Example: C_holding = $1,730. C_shortage = $2,500. Total cost = $4,230.
Holding cost
| Field | Value |
|---|---|
| Unit | Currency |
| Formula | (Σ ending inventory_t) × storage rate |
The holding cost accumulates the ending inventory in each simulation period and multiplies by the storage rate (per unit-month).
Example: Ending inventories [periods 1–3] = 120, 80, 60 u. Rate = $1.50 / unit-month. Sum = 260 unit-months × $1.50 = $390.
Shortage cost
| Field | Value |
|---|---|
| Unit | Currency |
| Formula | unserved units × penalty per unit |
The shortage cost penalises each unit of demand that could not be served due to stockout.
Example: 20 unserved units × $25 / unit = $500.
Average inventory
| Field | Value |
|---|---|
| Unit | Units |
| Formula | (Σ ending inventory_t) / n_periods |
Indicates the mean inventory level across the simulation horizon. Useful for estimating working capital committed.
Example: Ending inventories = [120, 80, 60]. Average inventory = (120 + 80 + 60) / 3 = 87 u.
Suggested replenishment (Q)
| Field | Value |
|---|---|
| Unit | Units |
| Constraint | Q ≥ 0 (never negative) |
Q = max(0, S − (on-hand inventory + in-transit inventory))
Quantity suggested to bring available inventory (on-hand + in-transit) up to the target stock. If available inventory already exceeds S, Q = 0.
Example: S = 540 u. On-hand = 300 u. In-transit = 50 u. Q = 540 − 350 = 190 u.
MOQ-adjusted Q
| Field | Value |
|---|---|
| Unit | Units |
| Formula | ⌈Q / MOQ⌉ × MOQ |
Rounds Q up to the nearest multiple of the MOQ (Minimum Order Quantity).

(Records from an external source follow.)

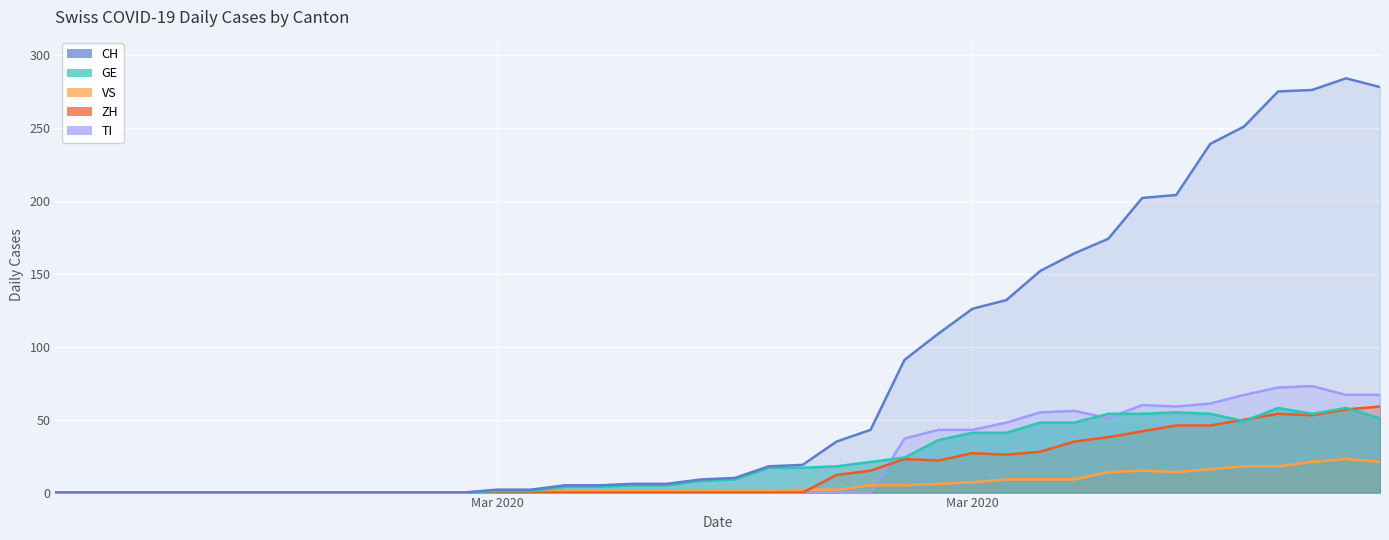

What is the difference between the maximum and minimum values in the ZH series?

59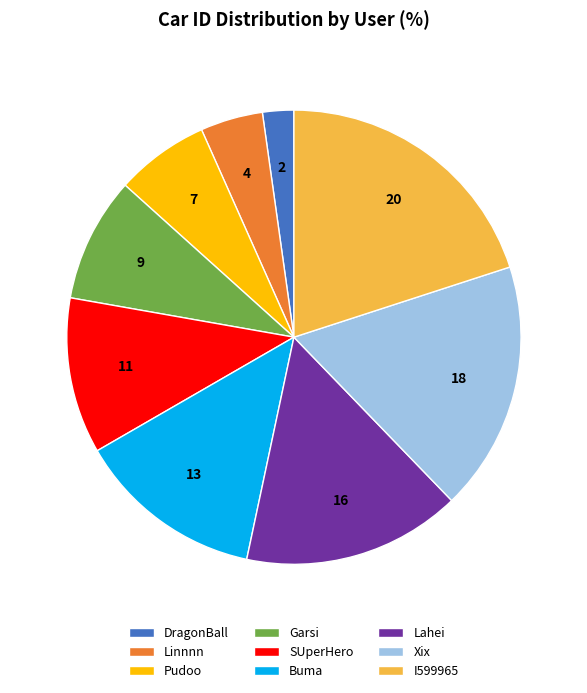

Which has a higher value, Lahei or Linnnn?

Lahei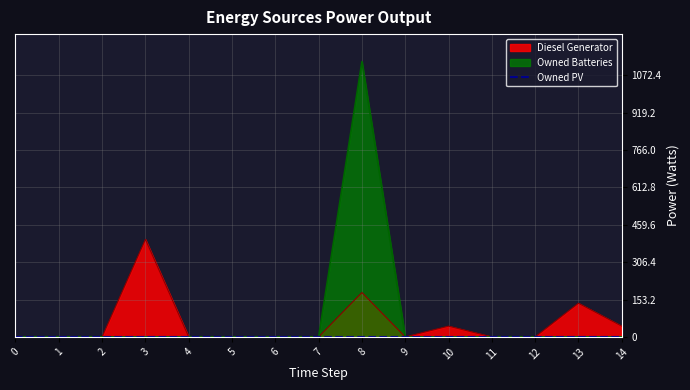

Is the value of Owned Batteries at 2 greater than the value of Diesel Generator at 11?

No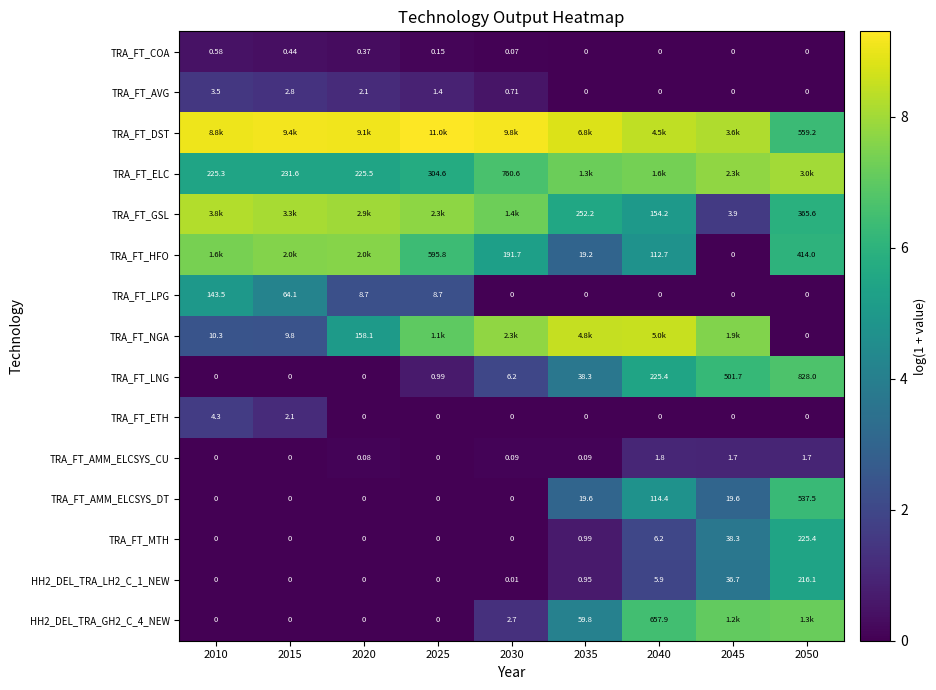

Is the value of HH2_DEL_TRA_GH2_C_4_NEW at 2015 greater than the value of TRA_FT_MTH at 2050?

No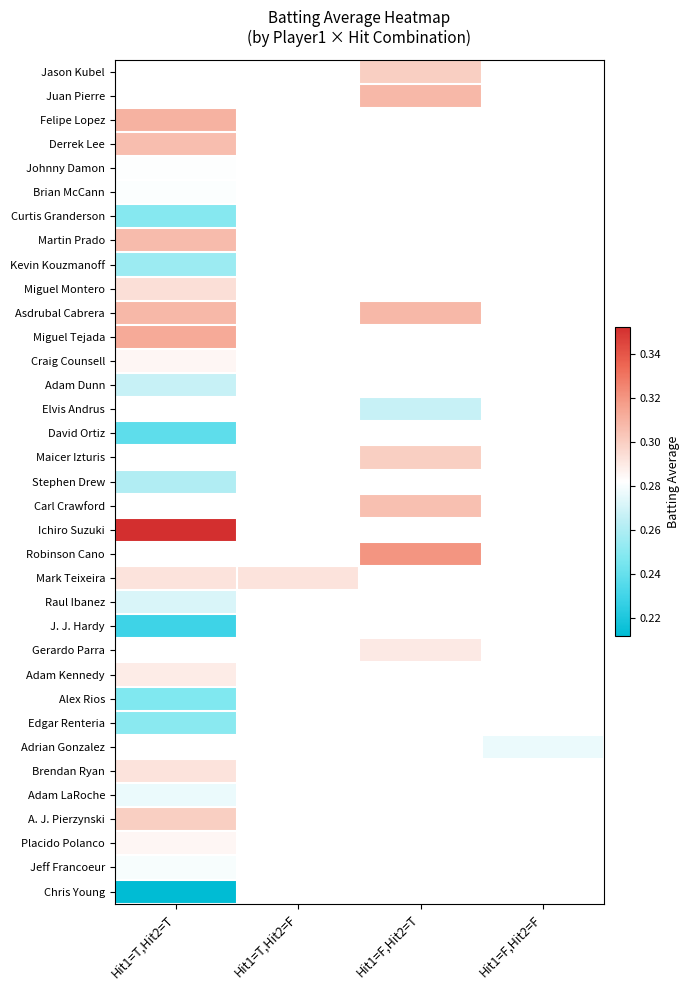

Which label corresponds to the largest value in the chart?

Hit1=T,Hit2=T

Example: Q = 190 u. MOQ = 50 u. ⌈190/50⌉ × 50 = 4 × 50 = 200 u.
Lead time (L)
| Field | Value |
|---|---|
| Unit | Months (integer ≥ 1) |
| Type | Input parameter |
The lead time is the replenishment time configured by the user for the SKU. The optimizer treats it as a fixed parameter; it is not optimised.
Average demand (fallback)
| Field | Value |
|---|---|
| Unit | Units / month |
| Formula | Average of the last 6 months of historical demand |
Used as a demand estimate when no consensus forecast is available for the SKU. When a consensus forecast exists, this fallback is superseded.
Common interpretation errors
See note in the Safety factor section.
The optimizer minimises holding + shortage only. Order placement cost is not part of the objective function. MOQ is the only constraint on order size.